# Engine Noise - sounds like a tractor!



## Alexander-John (Aug 5, 2004)

Huge Hello to everyone on the Forum - have just joined after buying a beaultiful 2001 - 225 TT! 8)

But I need help please? :?: - I know nothing!

My TT sounds like a bad diesel taxi when idling at low revs? At cold start it idles slightly high (1100rpm) and sounds ok.

BUT as soon as the engine has warmed up and done a few miles, the revs drop back to normal idling, and it sounds horrendous - and if you lift the hood it is very loud - just like a very rough diesel engine.

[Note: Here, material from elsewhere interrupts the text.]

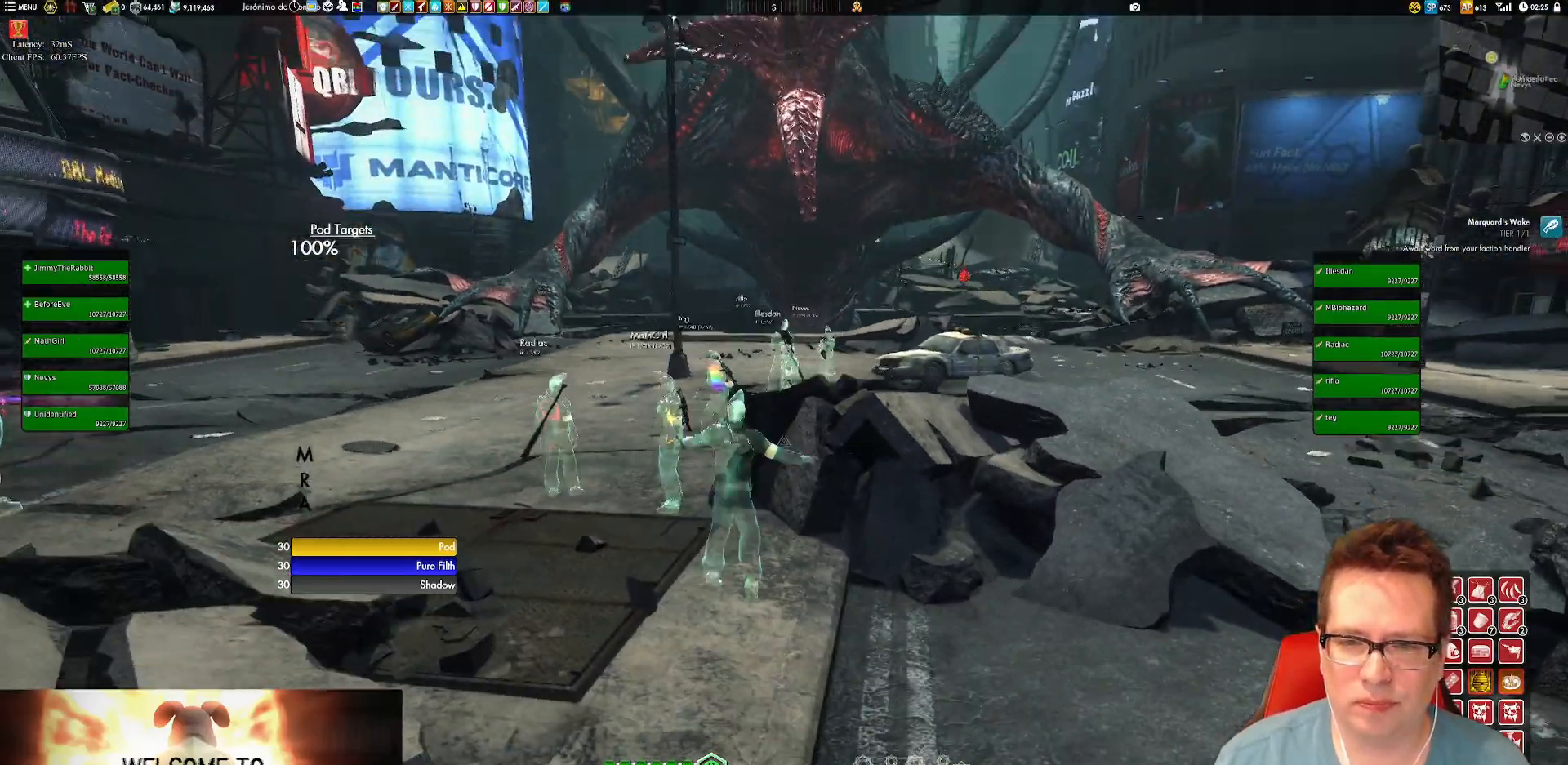
{"buttons": [], "left_stick": "center", "right_stick": "center", "events": [[33, "right_stick", "center"]]}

Took it audi for bits and bobs and asked to check ok - but don't think they let it run long enough as they said just an exhaust rattle - but this is coming 100% from the eng  ine bay

. :idea: ...any ideas please - problem? cost? anything?!

Many thanks!


----------



## Wak (May 6, 2002)

welcome to the forum,

have you checked the oil level?

they do idle high when cold but it should only last about 1-2 minutes and settle down.

they have hydraulic tappets that need oil filling in them and it can sound diesel-y at times.
:?


----------



## Alexander-John (Aug 5, 2004)

OIL IS OK? - Cheers Wak - any help much appreciated - went and checked the oil - but it is more than ok?? Think it is a much heavier sound than tappets?

I think tractor may be a better description of the noise :!:

At cold start when the revs are slightly heigher it seems ok - but as soon as those revs drop back to 'resting' it sounds pretty rough - I can't believe this is normal :?:

I need more help please


----------



## Wak (May 6, 2002)

You probably should have a diagnostic check but there is a valve timing adjuster that could cause this noise if its not working properly as could a loose timing chain or belt. :?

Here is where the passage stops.